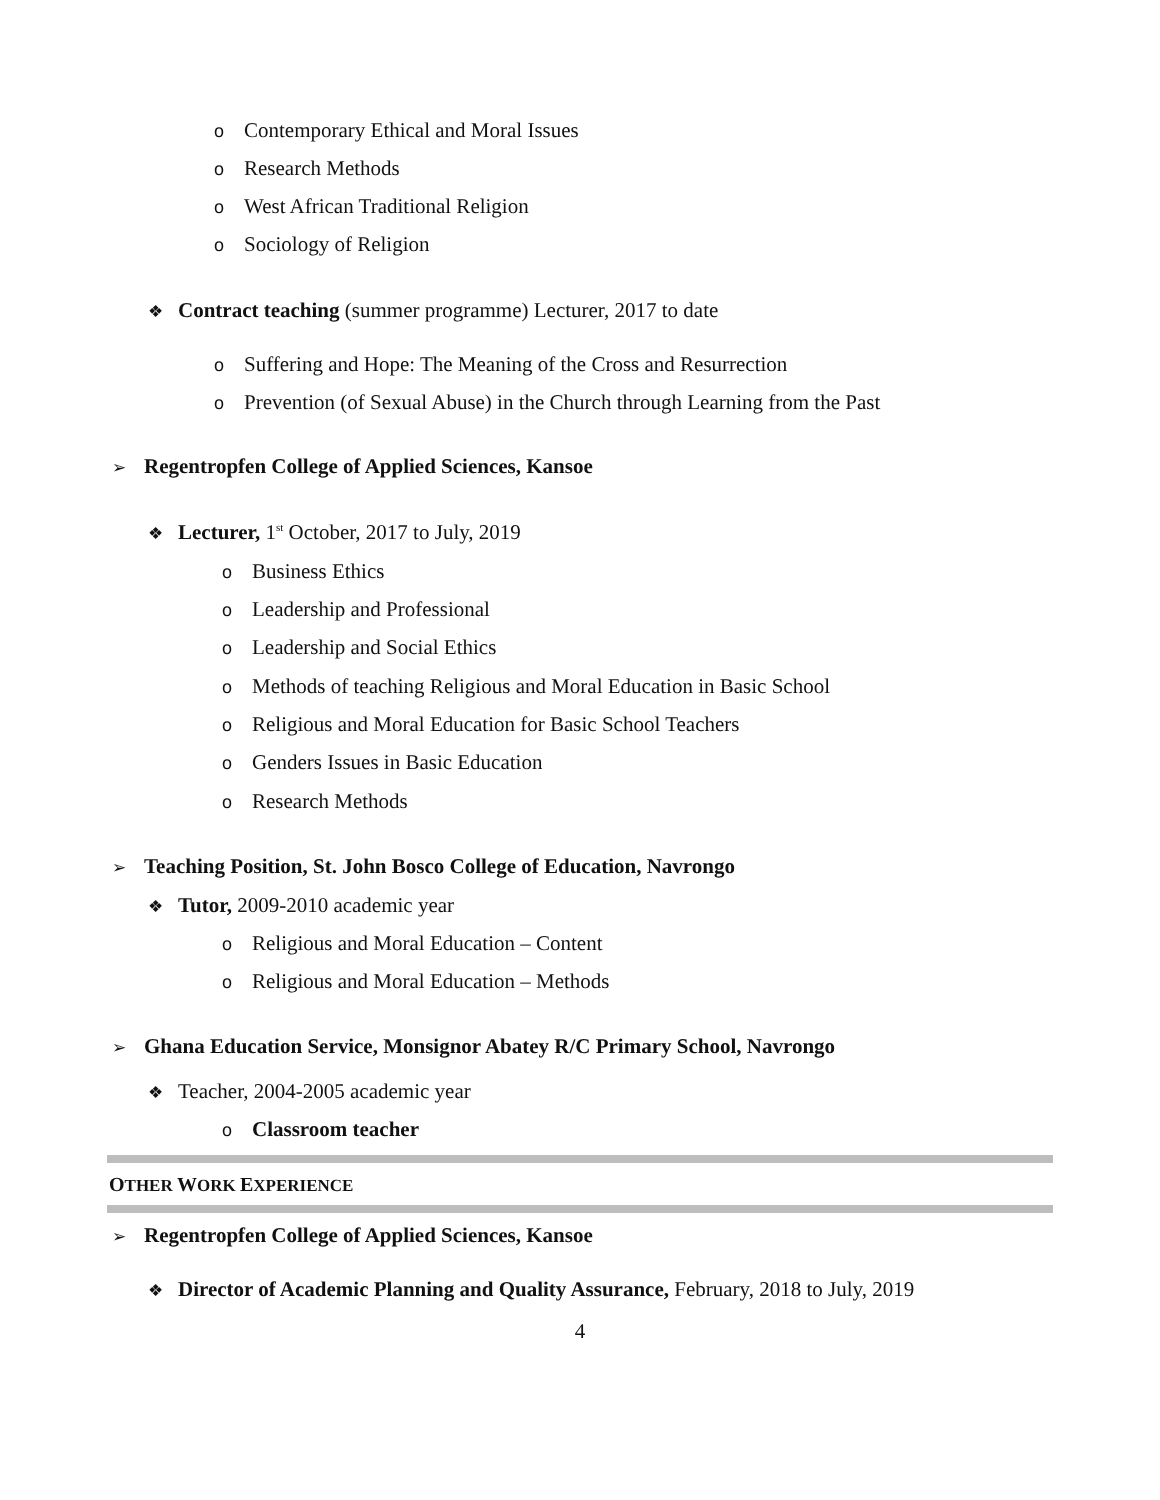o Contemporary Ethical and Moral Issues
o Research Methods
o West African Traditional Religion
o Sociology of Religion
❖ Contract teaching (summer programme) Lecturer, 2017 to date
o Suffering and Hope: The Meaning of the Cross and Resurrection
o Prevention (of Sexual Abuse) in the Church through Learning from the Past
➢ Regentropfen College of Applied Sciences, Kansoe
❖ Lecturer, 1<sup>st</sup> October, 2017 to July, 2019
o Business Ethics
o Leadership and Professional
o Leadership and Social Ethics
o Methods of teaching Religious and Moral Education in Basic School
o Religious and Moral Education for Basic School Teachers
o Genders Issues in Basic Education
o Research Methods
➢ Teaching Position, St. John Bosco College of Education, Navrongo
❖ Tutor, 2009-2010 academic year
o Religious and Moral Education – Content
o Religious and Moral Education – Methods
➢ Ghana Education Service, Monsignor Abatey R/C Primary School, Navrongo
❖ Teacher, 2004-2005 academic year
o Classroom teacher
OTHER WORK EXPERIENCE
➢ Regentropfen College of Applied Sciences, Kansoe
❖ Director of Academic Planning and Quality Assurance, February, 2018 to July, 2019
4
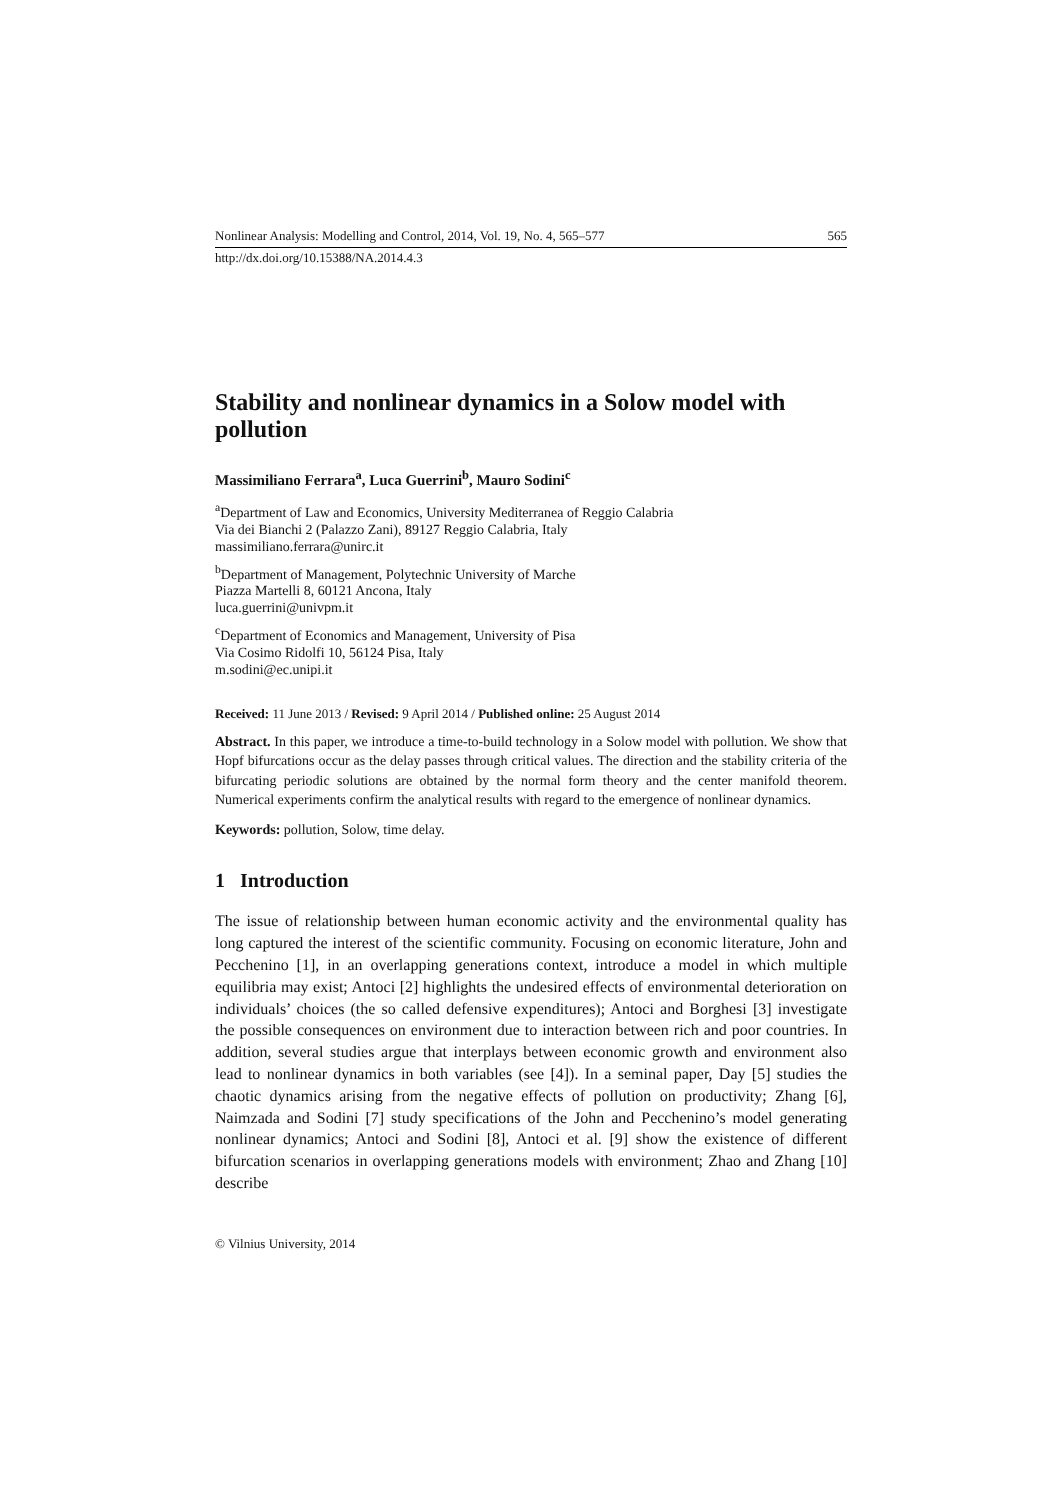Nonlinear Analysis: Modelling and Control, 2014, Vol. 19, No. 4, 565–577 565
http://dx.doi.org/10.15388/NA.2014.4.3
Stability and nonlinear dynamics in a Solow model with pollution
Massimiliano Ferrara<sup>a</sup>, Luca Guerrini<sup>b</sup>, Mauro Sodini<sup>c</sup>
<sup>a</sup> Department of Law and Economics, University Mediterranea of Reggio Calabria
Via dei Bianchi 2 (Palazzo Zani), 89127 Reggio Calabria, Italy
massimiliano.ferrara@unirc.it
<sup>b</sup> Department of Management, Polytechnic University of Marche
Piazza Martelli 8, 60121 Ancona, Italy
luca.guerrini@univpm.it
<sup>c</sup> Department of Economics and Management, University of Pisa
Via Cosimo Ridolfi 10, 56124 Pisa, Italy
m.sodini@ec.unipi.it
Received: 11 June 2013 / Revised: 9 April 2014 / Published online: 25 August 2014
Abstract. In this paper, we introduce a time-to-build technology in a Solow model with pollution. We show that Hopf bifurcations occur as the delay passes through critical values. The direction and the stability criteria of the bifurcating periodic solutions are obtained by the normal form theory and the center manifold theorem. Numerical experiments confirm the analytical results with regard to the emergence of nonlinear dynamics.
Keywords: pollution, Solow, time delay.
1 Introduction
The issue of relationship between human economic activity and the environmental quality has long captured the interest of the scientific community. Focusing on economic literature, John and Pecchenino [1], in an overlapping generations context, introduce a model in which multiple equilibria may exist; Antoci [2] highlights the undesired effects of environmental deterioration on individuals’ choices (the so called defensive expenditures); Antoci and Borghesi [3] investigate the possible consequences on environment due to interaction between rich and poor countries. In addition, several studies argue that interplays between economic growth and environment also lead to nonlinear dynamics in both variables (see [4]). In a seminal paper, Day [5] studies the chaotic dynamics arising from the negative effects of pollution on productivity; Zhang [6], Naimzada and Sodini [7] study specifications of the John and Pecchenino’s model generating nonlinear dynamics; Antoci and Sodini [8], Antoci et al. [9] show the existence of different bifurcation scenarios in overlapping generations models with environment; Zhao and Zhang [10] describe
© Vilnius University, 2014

:: REQUIRED WORK ::
Reproduce the entire listing exactly, but omit any pictures.

:: EXERCISE OUTPUT ::
o Contemporary Ethical and Moral Issues
o Research Methods
o West African Traditional Religion
o Sociology of Religion
❖ Contract teaching (summer programme) Lecturer, 2017 to date
o Suffering and Hope: The Meaning of the Cross and Resurrection
o Prevention (of Sexual Abuse) in the Church through Learning from the Past
➢ Regentropfen College of Applied Sciences, Kansoe
❖ Lecturer, 1<sup>st</sup> October, 2017 to July, 2019
o Business Ethics
o Leadership and Professional
o Leadership and Social Ethics
o Methods of teaching Religious and Moral Education in Basic School
o Religious and Moral Education for Basic School Teachers
o Genders Issues in Basic Education
o Research Methods
➢ Teaching Position, St. John Bosco College of Education, Navrongo
❖ Tutor, 2009-2010 academic year
o Religious and Moral Education – Content
o Religious and Moral Education – Methods
➢ Ghana Education Service, Monsignor Abatey R/C Primary School, Navrongo
❖ Teacher, 2004-2005 academic year
o Classroom teacher
OTHER WORK EXPERIENCE
➢ Regentropfen College of Applied Sciences, Kansoe
❖ Director of Academic Planning and Quality Assurance, February, 2018 to July, 2019
4
Nonlinear Analysis: Modelling and Control, 2014, Vol. 19, No. 4, 565–577 565
http://dx.doi.org/10.15388/NA.2014.4.3
Stability and nonlinear dynamics in a Solow model with pollution
Massimiliano Ferrara<sup>a</sup>, Luca Guerrini<sup>b</sup>, Mauro Sodini<sup>c</sup>
<sup>a</sup> Department of Law and Economics, University Mediterranea of Reggio Calabria
Via dei Bianchi 2 (Palazzo Zani), 89127 Reggio Calabria, Italy
massimiliano.ferrara@unirc.it
<sup>b</sup> Department of Management, Polytechnic University of Marche
Piazza Martelli 8, 60121 Ancona, Italy
luca.guerrini@univpm.it
<sup>c</sup> Department of Economics and Management, University of Pisa
Via Cosimo Ridolfi 10, 56124 Pisa, Italy
m.sodini@ec.unipi.it
Received: 11 June 2013 / Revised: 9 April 2014 / Published online: 25 August 2014
Abstract. In this paper, we introduce a time-to-build technology in a Solow model with pollution. We show that Hopf bifurcations occur as the delay passes through critical values. The direction and the stability criteria of the bifurcating periodic solutions are obtained by the normal form theory and the center manifold theorem. Numerical experiments confirm the analytical results with regard to the emergence of nonlinear dynamics.
Keywords: pollution, Solow, time delay.
1 Introduction
The issue of relationship between human economic activity and the environmental quality has long captured the interest of the scientific community. Focusing on economic literature, John and Pecchenino [1], in an overlapping generations context, introduce a model in which multiple equilibria may exist; Antoci [2] highlights the undesired effects of environmental deterioration on individuals’ choices (the so called defensive expenditures); Antoci and Borghesi [3] investigate the possible consequences on environment due to interaction between rich and poor countries. In addition, several studies argue that interplays between economic growth and environment also lead to nonlinear dynamics in both variables (see [4]). In a seminal paper, Day [5] studies the chaotic dynamics arising from the negative effects of pollution on productivity; Zhang [6], Naimzada and Sodini [7] study specifications of the John and Pecchenino’s model generating nonlinear dynamics; Antoci and Sodini [8], Antoci et al. [9] show the existence of different bifurcation scenarios in overlapping generations models with environment; Zhao and Zhang [10] describe
© Vilnius University, 2014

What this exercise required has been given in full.